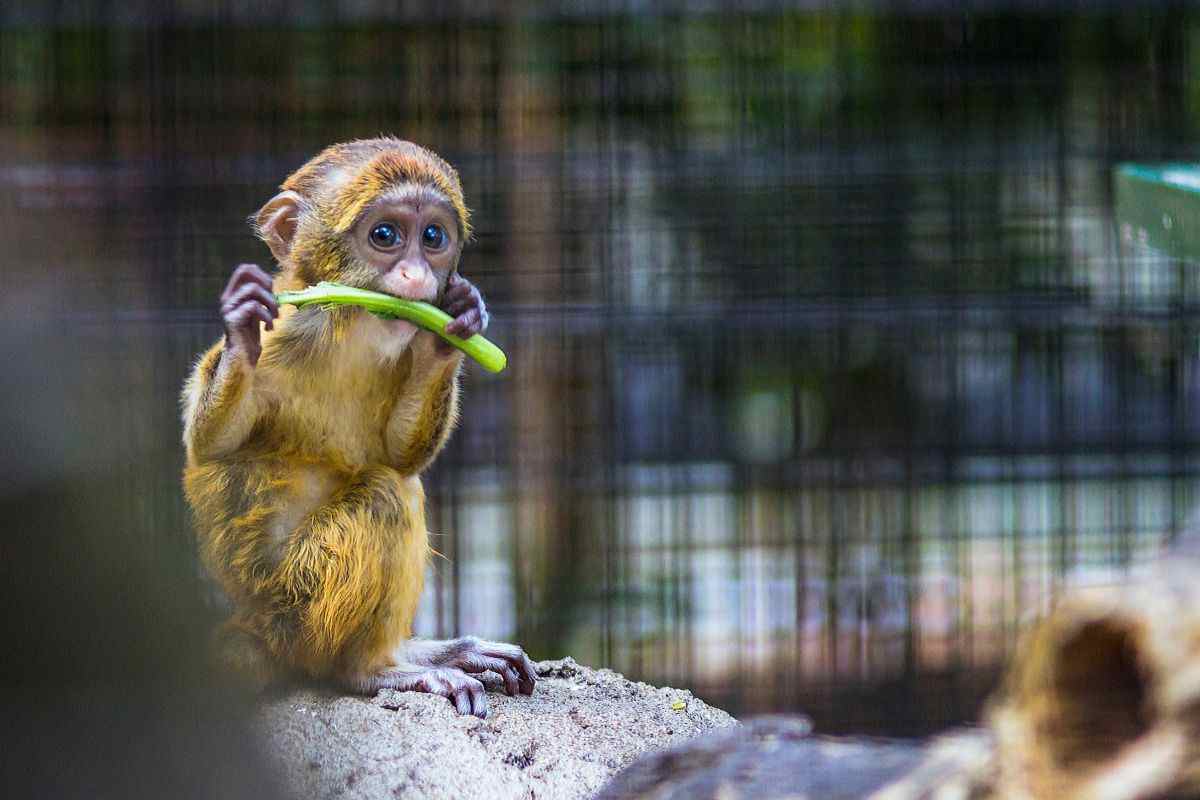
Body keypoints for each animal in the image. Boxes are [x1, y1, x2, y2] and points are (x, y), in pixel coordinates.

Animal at [180, 138, 536, 718]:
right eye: (385, 236)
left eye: (433, 237)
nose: (417, 277)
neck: (349, 328)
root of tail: (255, 627)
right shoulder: (287, 331)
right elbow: (212, 446)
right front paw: (240, 329)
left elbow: (399, 455)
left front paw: (453, 328)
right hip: (297, 605)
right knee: (386, 497)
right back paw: (369, 670)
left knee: (397, 483)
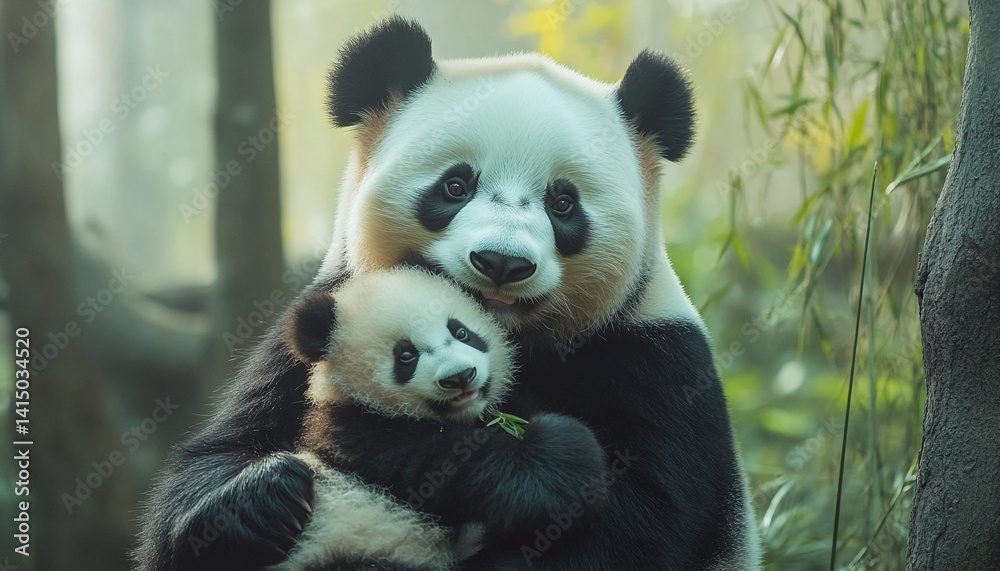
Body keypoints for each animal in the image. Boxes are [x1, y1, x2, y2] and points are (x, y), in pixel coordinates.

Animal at [269, 268, 607, 570]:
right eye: (406, 356)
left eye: (461, 332)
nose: (461, 376)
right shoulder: (360, 432)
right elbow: (452, 463)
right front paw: (560, 453)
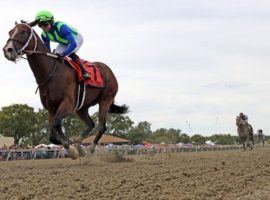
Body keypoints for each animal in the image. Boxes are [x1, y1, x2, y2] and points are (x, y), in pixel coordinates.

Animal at [2, 21, 129, 158]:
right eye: (10, 32)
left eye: (23, 32)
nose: (7, 50)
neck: (51, 71)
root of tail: (109, 70)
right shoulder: (51, 107)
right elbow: (52, 134)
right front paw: (72, 147)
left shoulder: (68, 103)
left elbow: (57, 123)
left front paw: (70, 148)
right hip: (82, 108)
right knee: (91, 124)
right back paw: (80, 146)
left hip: (105, 100)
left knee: (101, 126)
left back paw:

☆ ☆ ☆

- [Problem]: Using the material above, transcribe exactly the lines from the one holding "right front paw: (240, 329)" to the one holding "left elbow: (57, 123)", both ends kept. Do not carry over any pictures.

- [Answer area]:
right front paw: (240, 329)
left elbow: (399, 455)
left front paw: (453, 328)
right hip: (297, 605)
right knee: (386, 497)
right back paw: (369, 670)
left knee: (397, 483)
Body keypoints for each animal in the image. Boxes are [x1, y1, x2, y2] and points are (x, y), in pixel coordinates.

Animal at [269, 268, 607, 570]:
right eye: (406, 356)
left eye: (461, 332)
nose: (461, 376)
right shoulder: (360, 432)
right elbow: (452, 463)
right front paw: (560, 453)
Body keypoints for each animal in the image. Boxes are [x1, y1, x2, y2] and points are (x, y), in pixel coordinates.

Animal at [2, 21, 129, 158]:
right eye: (10, 32)
left eye: (23, 32)
nose: (7, 50)
neck: (51, 71)
root of tail: (109, 70)
right shoulder: (51, 107)
right elbow: (52, 134)
right front paw: (72, 147)
left shoulder: (68, 103)
left elbow: (57, 123)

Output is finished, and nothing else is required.